***** Given text

Cell immunophenotyping

Keywords: Flow cytometry

Specimen:

5 mL blood or 2 mL bone marrow in lithium heparin, ACD or  EDTA.; CSF and other fluids in sterile container; lymph nodes and other tissues in sterile tissue culture medium. See Immunohistochemistry.

The specific ​indication for the test must be specified to allow appropriate testing to be performed. Consider discussion with pathologist prior to requesting test.

Method:

Cell identification using antibodies to cellular antigens (including T and B lymphoid, myeloid, platelet, natural killer, stem cell, epithelial and other non-haemopoietic cells) by flow cytometry or immunoenzymatic techniques.

**********
***** Data extracts

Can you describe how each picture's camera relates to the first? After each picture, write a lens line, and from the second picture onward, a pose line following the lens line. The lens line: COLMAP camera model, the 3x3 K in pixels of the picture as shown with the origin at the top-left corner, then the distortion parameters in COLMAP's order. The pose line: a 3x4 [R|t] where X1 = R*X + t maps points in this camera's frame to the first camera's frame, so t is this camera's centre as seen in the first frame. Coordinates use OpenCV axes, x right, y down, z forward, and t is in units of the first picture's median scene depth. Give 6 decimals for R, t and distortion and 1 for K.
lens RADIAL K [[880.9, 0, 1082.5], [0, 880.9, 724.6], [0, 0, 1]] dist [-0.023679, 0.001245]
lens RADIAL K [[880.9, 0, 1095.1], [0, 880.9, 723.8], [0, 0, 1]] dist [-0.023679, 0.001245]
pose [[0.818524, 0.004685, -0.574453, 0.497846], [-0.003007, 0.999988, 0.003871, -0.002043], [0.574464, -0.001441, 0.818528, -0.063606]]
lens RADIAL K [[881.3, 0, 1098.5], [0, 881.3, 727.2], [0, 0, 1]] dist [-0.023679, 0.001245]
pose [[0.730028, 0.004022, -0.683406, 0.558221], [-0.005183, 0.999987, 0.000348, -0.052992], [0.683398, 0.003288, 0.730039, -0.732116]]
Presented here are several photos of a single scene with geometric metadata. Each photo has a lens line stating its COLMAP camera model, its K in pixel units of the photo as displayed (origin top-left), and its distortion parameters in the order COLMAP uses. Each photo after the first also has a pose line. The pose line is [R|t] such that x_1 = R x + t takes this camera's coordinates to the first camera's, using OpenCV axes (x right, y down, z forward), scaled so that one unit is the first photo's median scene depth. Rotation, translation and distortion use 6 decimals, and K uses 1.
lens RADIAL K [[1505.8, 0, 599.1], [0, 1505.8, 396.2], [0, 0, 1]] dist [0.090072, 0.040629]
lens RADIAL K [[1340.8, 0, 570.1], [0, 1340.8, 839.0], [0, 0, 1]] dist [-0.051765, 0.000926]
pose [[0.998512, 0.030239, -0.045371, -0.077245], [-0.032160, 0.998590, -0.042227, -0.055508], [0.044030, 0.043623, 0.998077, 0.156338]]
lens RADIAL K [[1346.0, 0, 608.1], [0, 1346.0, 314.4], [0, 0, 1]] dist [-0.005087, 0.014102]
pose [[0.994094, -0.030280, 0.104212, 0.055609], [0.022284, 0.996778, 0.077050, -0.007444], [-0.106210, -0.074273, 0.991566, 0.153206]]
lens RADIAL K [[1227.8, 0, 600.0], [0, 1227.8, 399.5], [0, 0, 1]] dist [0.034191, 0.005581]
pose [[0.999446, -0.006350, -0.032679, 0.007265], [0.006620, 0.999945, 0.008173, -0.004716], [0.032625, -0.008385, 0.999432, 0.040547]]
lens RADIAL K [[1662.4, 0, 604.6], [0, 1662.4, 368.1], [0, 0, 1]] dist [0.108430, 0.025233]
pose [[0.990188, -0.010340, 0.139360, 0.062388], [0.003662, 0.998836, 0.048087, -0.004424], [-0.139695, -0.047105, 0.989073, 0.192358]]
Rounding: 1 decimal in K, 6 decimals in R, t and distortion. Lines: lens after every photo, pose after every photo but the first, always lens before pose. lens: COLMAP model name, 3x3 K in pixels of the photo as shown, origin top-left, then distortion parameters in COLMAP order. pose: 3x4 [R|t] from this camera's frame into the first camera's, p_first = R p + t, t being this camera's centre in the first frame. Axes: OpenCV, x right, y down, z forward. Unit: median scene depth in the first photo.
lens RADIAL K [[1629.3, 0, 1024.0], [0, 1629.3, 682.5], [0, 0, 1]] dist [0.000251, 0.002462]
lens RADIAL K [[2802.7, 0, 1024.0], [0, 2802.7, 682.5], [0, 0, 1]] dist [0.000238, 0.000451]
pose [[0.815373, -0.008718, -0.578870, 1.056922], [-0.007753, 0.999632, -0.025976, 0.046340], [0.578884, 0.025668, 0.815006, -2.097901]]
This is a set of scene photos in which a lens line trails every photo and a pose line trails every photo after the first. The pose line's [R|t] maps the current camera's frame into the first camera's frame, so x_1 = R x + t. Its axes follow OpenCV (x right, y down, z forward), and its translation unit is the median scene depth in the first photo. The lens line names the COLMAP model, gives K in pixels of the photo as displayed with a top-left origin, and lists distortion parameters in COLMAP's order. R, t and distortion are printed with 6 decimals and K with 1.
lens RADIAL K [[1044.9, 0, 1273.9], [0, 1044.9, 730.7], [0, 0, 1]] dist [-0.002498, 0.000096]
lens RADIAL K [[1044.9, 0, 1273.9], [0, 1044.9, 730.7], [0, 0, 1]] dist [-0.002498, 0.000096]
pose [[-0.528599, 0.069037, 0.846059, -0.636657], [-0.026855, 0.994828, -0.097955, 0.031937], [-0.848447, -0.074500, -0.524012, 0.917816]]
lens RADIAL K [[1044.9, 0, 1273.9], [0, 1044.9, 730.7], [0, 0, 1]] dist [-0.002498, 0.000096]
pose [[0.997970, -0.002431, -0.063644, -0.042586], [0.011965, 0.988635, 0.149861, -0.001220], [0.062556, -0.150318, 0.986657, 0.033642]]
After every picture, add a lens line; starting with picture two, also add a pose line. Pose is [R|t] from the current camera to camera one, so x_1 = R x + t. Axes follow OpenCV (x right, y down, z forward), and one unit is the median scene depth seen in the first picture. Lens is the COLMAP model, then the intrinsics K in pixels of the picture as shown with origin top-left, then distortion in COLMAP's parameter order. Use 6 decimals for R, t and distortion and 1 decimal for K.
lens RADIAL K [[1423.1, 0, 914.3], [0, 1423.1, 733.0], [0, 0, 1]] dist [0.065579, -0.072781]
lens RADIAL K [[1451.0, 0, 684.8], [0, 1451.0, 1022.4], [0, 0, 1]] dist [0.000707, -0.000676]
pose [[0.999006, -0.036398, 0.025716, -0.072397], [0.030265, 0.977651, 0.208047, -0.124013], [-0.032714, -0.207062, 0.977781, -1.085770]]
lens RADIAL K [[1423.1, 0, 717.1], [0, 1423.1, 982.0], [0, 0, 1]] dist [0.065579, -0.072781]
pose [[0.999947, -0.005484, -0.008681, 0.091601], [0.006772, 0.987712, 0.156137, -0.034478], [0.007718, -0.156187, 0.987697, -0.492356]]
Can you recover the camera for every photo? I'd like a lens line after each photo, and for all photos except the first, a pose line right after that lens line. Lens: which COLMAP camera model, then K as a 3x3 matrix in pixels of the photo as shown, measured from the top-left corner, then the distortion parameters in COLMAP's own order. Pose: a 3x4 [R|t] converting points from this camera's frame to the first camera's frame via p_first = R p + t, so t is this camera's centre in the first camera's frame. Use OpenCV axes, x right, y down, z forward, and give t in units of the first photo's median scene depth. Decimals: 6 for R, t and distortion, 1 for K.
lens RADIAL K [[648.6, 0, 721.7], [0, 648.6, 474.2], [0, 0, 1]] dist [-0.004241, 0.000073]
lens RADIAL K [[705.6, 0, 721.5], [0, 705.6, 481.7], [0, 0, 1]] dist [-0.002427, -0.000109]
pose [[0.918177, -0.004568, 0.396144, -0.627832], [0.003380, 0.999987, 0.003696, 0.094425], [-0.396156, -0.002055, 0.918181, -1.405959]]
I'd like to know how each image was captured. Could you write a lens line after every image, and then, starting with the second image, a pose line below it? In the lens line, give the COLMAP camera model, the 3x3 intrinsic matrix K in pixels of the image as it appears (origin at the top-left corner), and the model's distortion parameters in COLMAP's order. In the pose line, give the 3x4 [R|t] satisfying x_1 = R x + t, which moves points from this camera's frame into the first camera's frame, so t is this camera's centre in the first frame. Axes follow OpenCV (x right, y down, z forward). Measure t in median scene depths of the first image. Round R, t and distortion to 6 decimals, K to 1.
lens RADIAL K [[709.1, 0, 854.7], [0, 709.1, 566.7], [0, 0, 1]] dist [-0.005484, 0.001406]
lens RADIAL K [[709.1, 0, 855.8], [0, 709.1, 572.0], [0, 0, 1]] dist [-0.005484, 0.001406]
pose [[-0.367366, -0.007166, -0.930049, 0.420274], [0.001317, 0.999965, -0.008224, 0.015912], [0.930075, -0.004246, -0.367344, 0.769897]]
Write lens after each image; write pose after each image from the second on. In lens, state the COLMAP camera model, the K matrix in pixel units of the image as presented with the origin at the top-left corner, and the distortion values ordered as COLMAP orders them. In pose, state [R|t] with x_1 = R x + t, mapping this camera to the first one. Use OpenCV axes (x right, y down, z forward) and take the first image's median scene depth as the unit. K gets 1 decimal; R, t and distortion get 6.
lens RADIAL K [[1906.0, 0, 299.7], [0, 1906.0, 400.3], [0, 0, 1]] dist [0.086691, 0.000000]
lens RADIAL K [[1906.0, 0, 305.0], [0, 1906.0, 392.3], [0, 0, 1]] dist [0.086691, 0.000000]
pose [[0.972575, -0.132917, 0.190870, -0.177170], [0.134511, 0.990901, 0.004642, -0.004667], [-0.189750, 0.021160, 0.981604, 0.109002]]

**********

Work order 1 | In the cell immunophenotyping text, what kind of container should CSF and other fluids be sent in?
Work order 2 | From the cell immunophenotyping text, write out the passage that begins at the words "Cell identification using" and stops after the words "or immunoenzymatic techniques.", with no changes.

Expected answer 1 | A sterile container.

Expected answer 2 |
Cell identification using antibodies to cellular antigens (including T and B lymphoid, myeloid, platelet, natural killer, stem cell, epithelial and other non-haemopoietic cells) by flow cytometry or immunoenzymatic techniques.